Icelandic Cod with Tomato, Avocado, and Broccolini
Icelandic cod with tomato, avocado, and broccolini, the perfect match with the Mullineux Old Vines White 2019
Serves Four
For the cod
2 lbs. Icelandic Cod (cut into 4 pieces, 1/2 lb. per portion)
1/2 lb. broccolini
10 cherry tomatoes, cut in half
1/4 c. whole basil leaves, chopped
1/4 c. whole cilantro leaves, chopped
1/4 c. whole parsley leaves, chopped
2 avocados, cut in half
I lime teaspoon
2 tbsp. + I tsp. EVOO
Salt to taste
Method:
Preheat the oven to 350 degrees.
In a large bowl, mix the cherry tomatoes, basil, parsley, cilantro, EVOO, and salt together. Set aside.
For the avocado, remove the pit and scoop out the avocado. Crush with a fork. Season with salt, lime juice from one lime, and a teaspoon of EVOO.
Bring a pot of water to boil. Once boiling, submerge broccolini and blanch for 30-60 seconds. Remove broccolini from the pot, set aside, and let cool.
Add two tablespoons of EVOO to a hot sauté pan. Add the cod skin-side down and sauté for about 5 minutes or until golden brown and crispy. Remove cod from pan, and place on a baking sheet. Place baking sheet in the oven for three minutes. Remove from the oven. Add a bit of the lemon emulsion on top of the cod.
Lemon Emulsion
Juice from 1/2 of a medium lemon
2 tbsp. EVOO (preferably Roland)
3 tbsp. + 1 tsp. water
1 dash of salt
1 dash of sugar
1 dash of Xanthan gum
Method:
Place everything into a blender and mix well. Remove mixture from blender and place into a dressing container, squeeze bottle, or something similar.

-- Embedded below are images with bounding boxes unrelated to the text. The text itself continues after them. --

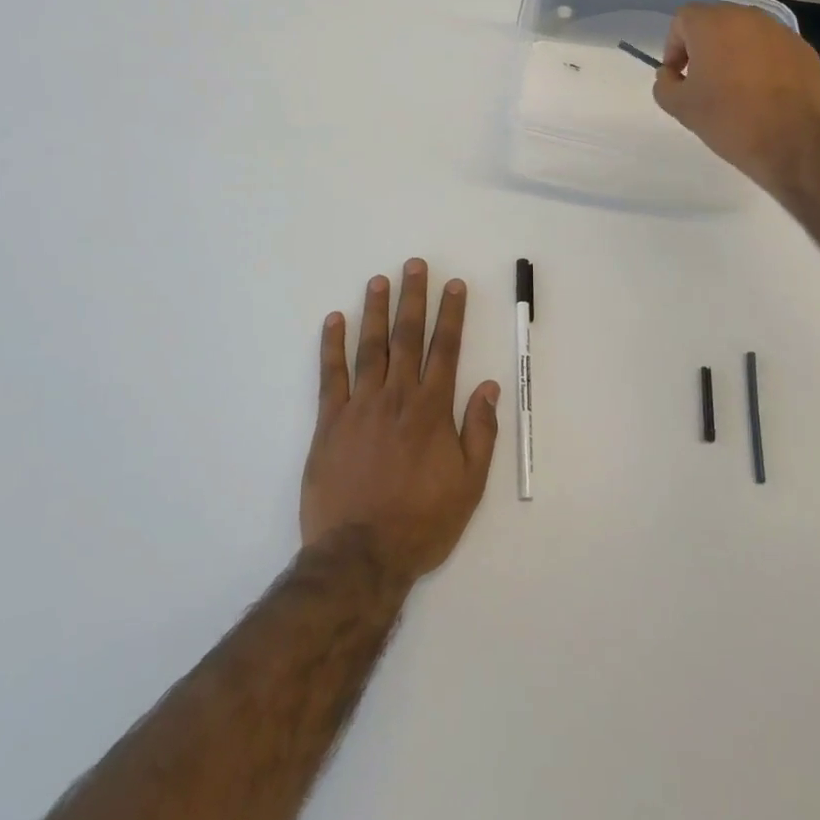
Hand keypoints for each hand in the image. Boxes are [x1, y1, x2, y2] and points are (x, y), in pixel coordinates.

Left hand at [301, 260, 500, 586]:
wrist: (360, 555)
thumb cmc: (422, 522)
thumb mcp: (469, 485)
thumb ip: (480, 432)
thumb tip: (489, 386)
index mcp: (432, 410)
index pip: (445, 349)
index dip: (451, 314)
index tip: (453, 285)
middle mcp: (397, 397)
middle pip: (407, 337)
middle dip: (413, 298)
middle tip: (414, 265)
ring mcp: (360, 406)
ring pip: (370, 347)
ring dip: (375, 310)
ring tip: (378, 280)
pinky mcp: (329, 421)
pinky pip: (331, 375)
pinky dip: (332, 345)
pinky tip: (334, 320)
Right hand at [653, 4, 819, 196]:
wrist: (794, 144)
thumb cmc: (729, 120)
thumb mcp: (680, 107)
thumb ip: (665, 83)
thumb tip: (671, 74)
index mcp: (713, 25)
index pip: (683, 20)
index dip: (674, 46)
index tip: (679, 75)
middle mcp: (748, 18)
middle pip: (716, 22)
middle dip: (704, 47)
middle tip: (703, 81)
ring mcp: (781, 32)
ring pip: (746, 35)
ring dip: (734, 53)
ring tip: (735, 89)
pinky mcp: (804, 50)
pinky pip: (772, 49)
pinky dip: (762, 63)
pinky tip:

Tomato Broth [to be made one day ahead)
4 c. cherry tomato
1/4 fennel bulb, finely chopped
1 celery stalk, finely chopped
1/4 of a shallot, finely chopped
1 small clove of garlic, finely chopped
1 small handful of basil, bruised
3 sprigs of tarragon, bruised
4 sprigs of thyme, bruised
1 tsp. salt
I drop Tabasco
2/3 tsp. Worcestershire sauce
I drop Frank’s RedHot Original Cayenne Pepper Hot Sauce
Method:
Combine all ingredients and let stand for six hours. After the six hours, place everything in a blender for 1 minute. Pass through a sieve or mesh strainer into a container with a lid. Refrigerate overnight.
Distribute broth between two pots and heat on low heat. Once the tomato broth is heated up, add
broccolini to one pot. Leave on heat for three minutes. Remove from heat. The other pot of tomato broth will need to be heated thoroughly and will be served on the final dish.
To serve:
Place the avocado mixture in an “entrée bowl,” a pasta bowl, or a similar dish. Place the Icelandic cod on top of the avocado and then add the tomato mixture around the cod. Place 3-4 pieces of the broccolini on top of the cod and then pour the tomato broth from the pot for serving around the cod.